[Extracted records]
___
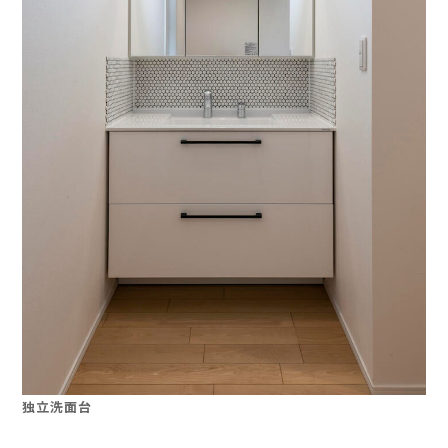
独立洗面台
」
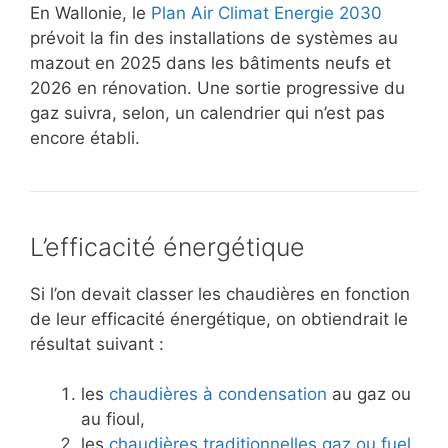
En Wallonie, le
Plan Air Climat Energie 2030
prévoit la fin des installations de systèmes au
mazout en 2025 dans les bâtiments neufs et
2026 en rénovation. Une sortie progressive du
gaz suivra, selon, un calendrier qui n’est pas
encore établi.
L’efficacité énergétique
Si l’on devait classer les chaudières en fonction
de leur efficacité énergétique, on obtiendrait le
résultat suivant :
les
chaudières à condensation
au gaz ou
au fioul,
les
chaudières traditionnelles gaz ou fuel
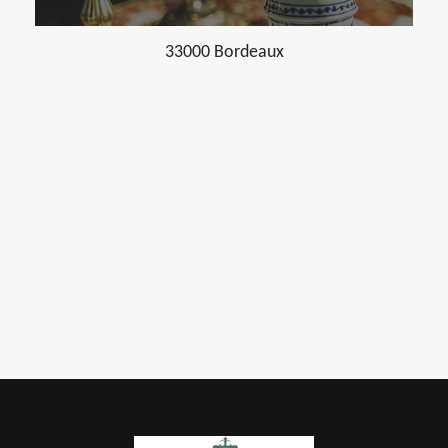
33000 Bordeaux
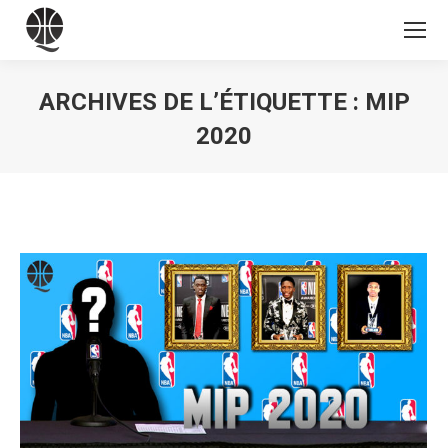
ARCHIVES DE L’ÉTIQUETTE :
MIP
2020
Vous êtes ici :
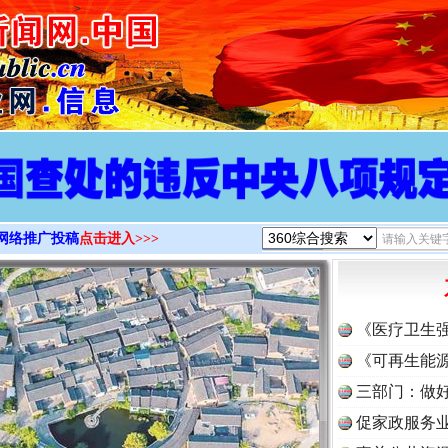
>
网络推广投稿
点击进入>>>
《医疗卫生
《可再生能源
三部门：做好
促家政服务业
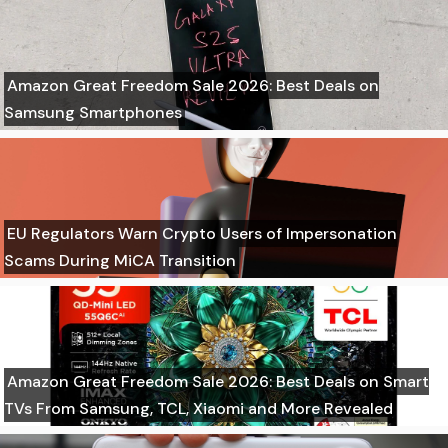
Amazon Great Freedom Sale 2026: Best Deals on
Samsung Smartphones
EU Regulators Warn Crypto Users of Impersonation
Scams During MiCA Transition
Amazon Great Freedom Sale 2026: Best Deals on Smart
TVs From Samsung, TCL, Xiaomi and More Revealed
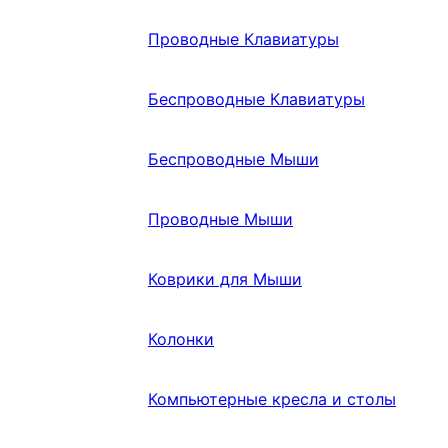
Проводные Клавиатуры
Беспроводные Клавиатуры
Беспроводные Мыши
Проводные Мыши
Коврики для Мыши
Колонки
Компьютерные кресла и столы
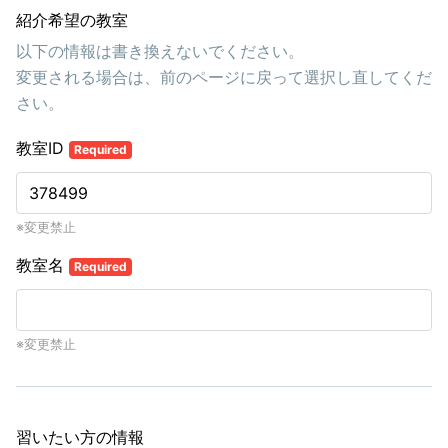
紹介希望の教室
以下の情報は書き換えないでください。
変更される場合は、前のページに戻って選択し直してくだ
さい。
教室ID
Required
※変更禁止
教室名
Required
※変更禁止
習いたい方の情報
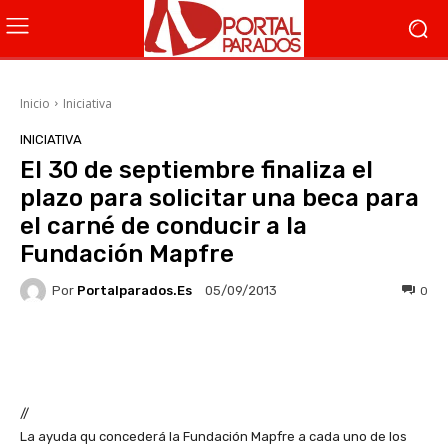
Inicio
Iniciativa
INICIATIVA
El 30 de septiembre finaliza el
plazo para solicitar una beca para
el carné de conducir a la
Fundación Mapfre
Por
Portalparados.es
0
05/09/2013
Facebook
X
WhatsApp
Li
//
La ayuda qu concederá la Fundación Mapfre a cada uno de los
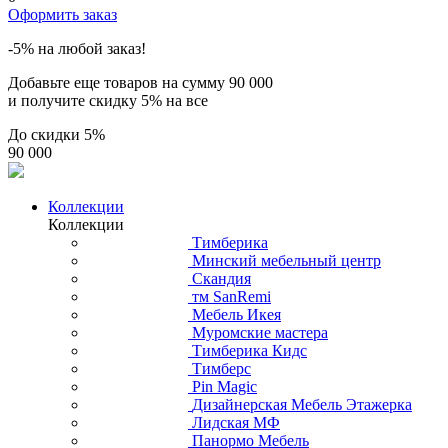
Оформить заказ
-5% на любой заказ!
Добавьте еще товаров на сумму
90 000
и получите скидку
5% на все
До скидки
5%
90 000
Коллекции
Коллекции
Тимберика
Минский мебельный центр
Скандия
тм SanRemi
Мебель Икея
Муромские мастера
Тимберика Кидс
Тимберс
Pin Magic
Дизайнерская Мебель Этажерка
Лидская МФ
Панормо Мебель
___
[Required action]: Word for word, repeat the data above with the pictures left out.

[Completed exercise]:
独立洗面台
」
En Wallonie, le
Plan Air Climat Energie 2030
prévoit la fin des installations de systèmes au
mazout en 2025 dans les bâtiments neufs et
2026 en rénovation. Une sortie progressive du
gaz suivra, selon, un calendrier qui n’est pas
encore établi.
L’efficacité énergétique
Si l’on devait classer les chaudières en fonction
de leur efficacité énergétique, on obtiendrait le
résultat suivant :
les
chaudières à condensation
au gaz ou
au fioul,
les
chaudières traditionnelles gaz ou fuel
33000 Bordeaux
ARCHIVES DE L’ÉTIQUETTE :
MIP
2020
Vous êtes ici :
>
网络推广投稿
点击进入>>>
《医疗卫生
《可再生能源
三部门：做好
促家政服务业
Amazon Great Freedom Sale 2026: Best Deals on
Samsung Smartphones
EU Regulators Warn Crypto Users of Impersonation
Scams During MiCA Transition
Amazon Great Freedom Sale 2026: Best Deals on Smart
TVs From Samsung, TCL, Xiaomi and More Revealed
Проводные Клавиатуры
Беспроводные Клавиатуры
Беспроводные Мыши
Проводные Мыши
Коврики для Мыши
Колонки
Компьютерные кресла и столы
紹介希望の教室
以下の情報は書き換えないでください。
変更される場合は、前のページに戻って選択し直してくだ
さい。
教室ID
Required
※変更禁止
教室名
Required
※変更禁止
習いたい方の情報
Inicio
Iniciativa
INICIATIVA
El 30 de septiembre finaliza el
plazo para solicitar una beca para
el carné de conducir a la
Fundación Mapfre
Por
Portalparados.es
0
05/09/2013
Facebook
X
WhatsApp
Li
//
La ayuda qu concederá la Fundación Mapfre a cada uno de los
Оформить заказ
-5% на любой заказ!
Добавьте еще товаров на сумму
90 000
и получите скидку
5% на все
До скидки
5%
90 000
Коллекции
Коллекции
Тимберика
Минский мебельный центр
Скандия
тм SanRemi
Мебель Икея
Муромские мастера
Тимберика Кидс
Тимберс
Pin Magic
Дизайнерская Мебель Этажерка
Лидская МФ
Панормо Мебель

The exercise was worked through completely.